## Begin

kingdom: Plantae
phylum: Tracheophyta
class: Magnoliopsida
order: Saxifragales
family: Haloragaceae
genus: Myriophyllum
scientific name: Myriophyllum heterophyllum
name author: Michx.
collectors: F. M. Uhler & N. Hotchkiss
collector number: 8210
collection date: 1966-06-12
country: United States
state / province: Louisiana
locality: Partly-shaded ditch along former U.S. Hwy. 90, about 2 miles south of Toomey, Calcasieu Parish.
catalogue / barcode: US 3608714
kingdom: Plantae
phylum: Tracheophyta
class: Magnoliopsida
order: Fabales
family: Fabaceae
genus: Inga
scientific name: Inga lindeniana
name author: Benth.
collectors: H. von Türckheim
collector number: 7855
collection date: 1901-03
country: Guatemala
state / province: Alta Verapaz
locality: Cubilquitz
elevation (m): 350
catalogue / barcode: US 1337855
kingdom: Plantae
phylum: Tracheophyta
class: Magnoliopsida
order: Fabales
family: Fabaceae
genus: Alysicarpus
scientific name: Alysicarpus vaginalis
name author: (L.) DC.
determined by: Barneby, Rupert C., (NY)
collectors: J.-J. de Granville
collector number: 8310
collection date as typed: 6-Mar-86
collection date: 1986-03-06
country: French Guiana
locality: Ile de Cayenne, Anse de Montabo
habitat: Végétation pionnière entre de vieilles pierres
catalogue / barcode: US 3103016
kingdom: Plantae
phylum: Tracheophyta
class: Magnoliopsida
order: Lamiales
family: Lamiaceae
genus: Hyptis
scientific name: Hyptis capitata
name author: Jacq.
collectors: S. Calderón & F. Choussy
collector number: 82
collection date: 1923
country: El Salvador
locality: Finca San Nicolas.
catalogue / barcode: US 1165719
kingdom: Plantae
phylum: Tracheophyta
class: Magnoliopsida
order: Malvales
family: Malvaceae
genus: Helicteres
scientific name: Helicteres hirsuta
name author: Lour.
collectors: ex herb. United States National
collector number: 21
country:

## End

#### EXERCISE TASK:
Rewrite every line of the listing above as one numbered list, leaving out any blank lines.

#### FINAL RESULT:
1. kingdom: Plantae
2. phylum: Tracheophyta
3. class: Magnoliopsida
4. order: Saxifragales
5. family: Haloragaceae
6. genus: Myriophyllum
7. scientific name: Myriophyllum heterophyllum
8. name author: Michx.
9. collectors: F. M. Uhler & N. Hotchkiss
10. collector number: 8210
11. collection date: 1966-06-12
12. country: United States
13. state / province: Louisiana
14. locality: Partly-shaded ditch along former U.S. Hwy. 90, about 2 miles south of Toomey, Calcasieu Parish.
15. catalogue / barcode: US 3608714
16. kingdom: Plantae
17. phylum: Tracheophyta
18. class: Magnoliopsida
19. order: Fabales
20. family: Fabaceae
21. genus: Inga
22. scientific name: Inga lindeniana
23. name author: Benth.
24. collectors: H. von Türckheim
25. collector number: 7855
26. collection date: 1901-03
27. country: Guatemala
28. state / province: Alta Verapaz
29. locality: Cubilquitz
30. elevation (m): 350
31. catalogue / barcode: US 1337855
32. kingdom: Plantae
33. phylum: Tracheophyta
34. class: Magnoliopsida
35. order: Fabales
36. family: Fabaceae
37. genus: Alysicarpus
38. scientific name: Alysicarpus vaginalis
39. name author: (L.) DC.
40. determined by: Barneby, Rupert C., (NY)
41. collectors: J.-J. de Granville
42. collector number: 8310
43. collection date as typed: 6-Mar-86
44. collection date: 1986-03-06
45. country: French Guiana
46. locality: Ile de Cayenne, Anse de Montabo
47. habitat: Végétation pionnière entre de vieilles pierres
48. catalogue / barcode: US 3103016
49. kingdom: Plantae
50. phylum: Tracheophyta
51. class: Magnoliopsida
52. order: Lamiales
53. family: Lamiaceae
54. genus: Hyptis
55. scientific name: Hyptis capitata
56. name author: Jacq.
57. collectors: S. Calderón & F. Choussy
58. collector number: 82
59. collection date: 1923
60. country: El Salvador
61. locality: Finca San Nicolas.
62. catalogue / barcode: US 1165719
63. kingdom: Plantae
64. phylum: Tracheophyta
65. class: Magnoliopsida
66. order: Malvales
67. family: Malvaceae
68. genus: Helicteres
69. scientific name: Helicteres hirsuta
70. name author: Lour.
71. collectors: ex herb. United States National
72. collector number: 21
73. country:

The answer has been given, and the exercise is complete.